In northern zones, plant them outside after the last frost. Expect top performance with non-stop blooms all summer and into fall. Choose sunny areas, or those with afternoon shade in warmer climates.
Though not terribly picky, these plants do like regular watering. However, they can’t tolerate soggy soil. A little fertilizer will help them thrive throughout the season. They grow only about 6 to 8 inches tall, but spread up t0 16 inches. This makes them excellent choices for containers or garden borders.
One particularly nice way to enjoy these blooms is in hanging baskets on shepherd’s hooks in your butterfly garden. This brings the flowers to eye-level where you can get the best view of the butterflies enjoying them! The blooms also attract hummingbirds.
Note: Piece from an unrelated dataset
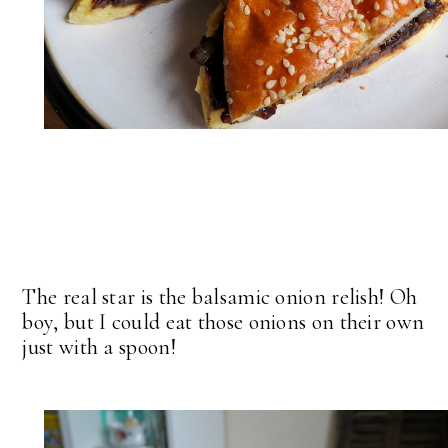
The real star is the balsamic onion relish! Oh
boy, but I could eat those onions on their own
just with a spoon!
Add annual vinca flowers to your gardens and containers.
Calibrachoa Colors and Cultivars
These container favorites are available in dozens of colors. If you’re looking for new and interesting color combinations you may not find at your local nursery, try ordering plants from catalogs and online growers.
I’m particularly drawn to a cultivar called ‘Lemon Slice.’ The yellow and white stripes make for some of the most cheerful blooms I’ve ever seen! Also look for Superbells Tropical Sunrise, which has streaks of yellow, pink and red on each flower. There are also double-bloom versions.